European contemporary animations at the Pori Art Museum
Animated Worlds. European contemporary animations presents works by nine artists from France, Italy, Roumania and Sweden. They all engage with a complex of issues linked to our present moment from a perspective which can be envisaged as ‘European’.
Drawn from images taken from reality or documentaries (Florenty, goldiechiari, Ligorio), from direct experience (/barbaragurreri/group, Marisaldi, Muresan), from imagination (Djurberg, goldiechiari) or from art history (Simeti, Perrone), the exhibited works build articulated worlds which arise from a deep proximity within the artists’ experience and result in reflections on migration, geopolitical transformation, social relations, marginalization, cultural inheritance and physical or imaginary landscapes.
The common thread in the exhibition is the low-tech attitude pursued by the artists which makes their works probably less experimental in terms of the opportunities given by new technologies for contemporary animation, but highly consistent in terms of poetic resonances. Traditional animation techniques such as stop-motion, cut-ups, digital drawing, and claymation, are used to produce a certain distance from the subject matter, allowing viewers to build their own interpretative tools.
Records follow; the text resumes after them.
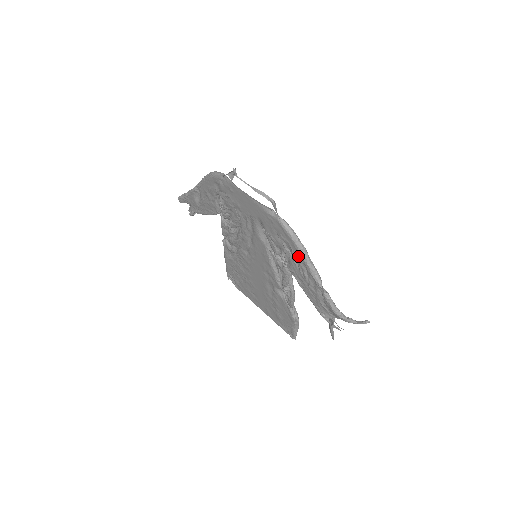
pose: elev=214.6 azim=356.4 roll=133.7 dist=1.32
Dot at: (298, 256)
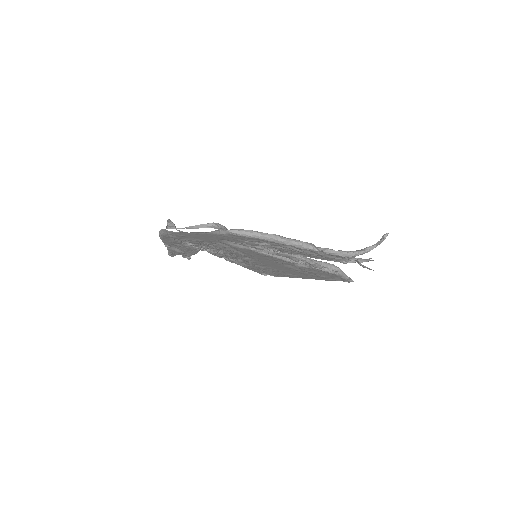
Dot at: (275, 244)
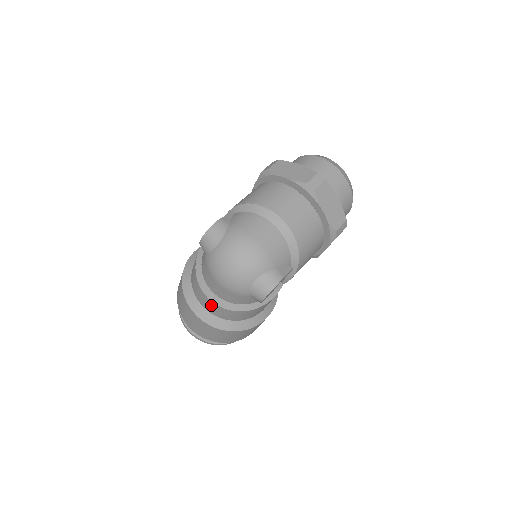
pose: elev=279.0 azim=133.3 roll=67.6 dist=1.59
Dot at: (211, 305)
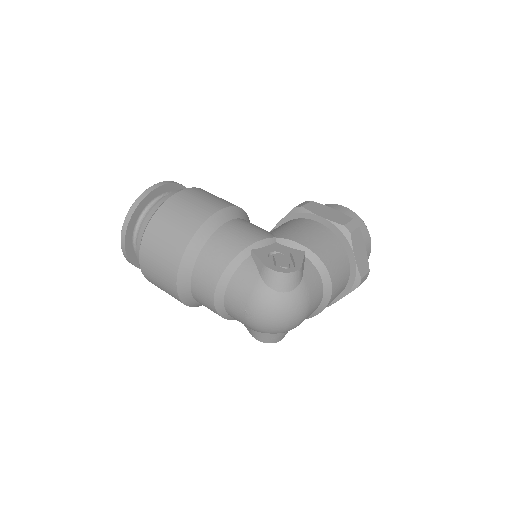
Dot at: (206, 296)
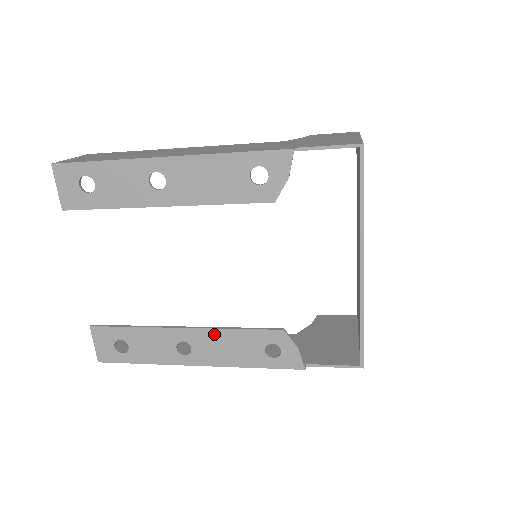
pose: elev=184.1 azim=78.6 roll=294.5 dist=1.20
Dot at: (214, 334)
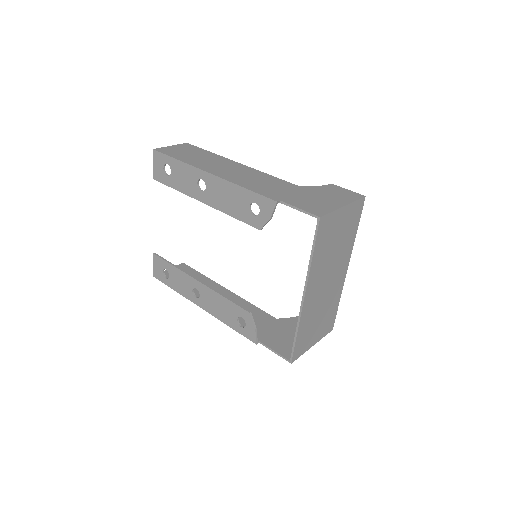
Dot at: (213, 294)
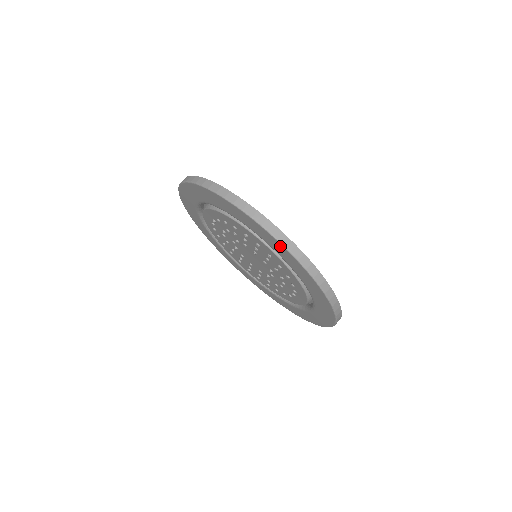
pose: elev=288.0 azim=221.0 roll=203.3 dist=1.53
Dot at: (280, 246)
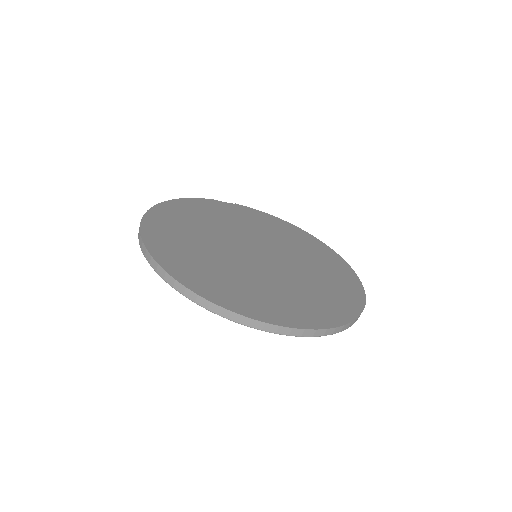
Dot at: occluded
A compilation of the early Super-8 clay animations by Nathalie Djurberg, recently remastered with the music by Hans Berg and giving shape to metaphors of everyday violence, is presented facing the pathological world-relation represented in Elise Florenty’s work, the suspended destiny of migrants by /barbaragurrieri/group, the plastic dynamism of the sculptures in motion by Diego Perrone, the satellite vision of the Earth by Deborah Ligorio, and the constallation of sex toys by goldiechiari.
Two portraits are looped into a single projection, depicting the two ages of man: the bending beggar crossing the street in Eva Marisaldi’s work, and Ciprian Muresan’s street child sniffing glue as a product of the post-Communist era. The wild landscape taken from art history by Francesco Simeti is an ideal closing work for the exhibition, a back-to- the-future disposition towards reality.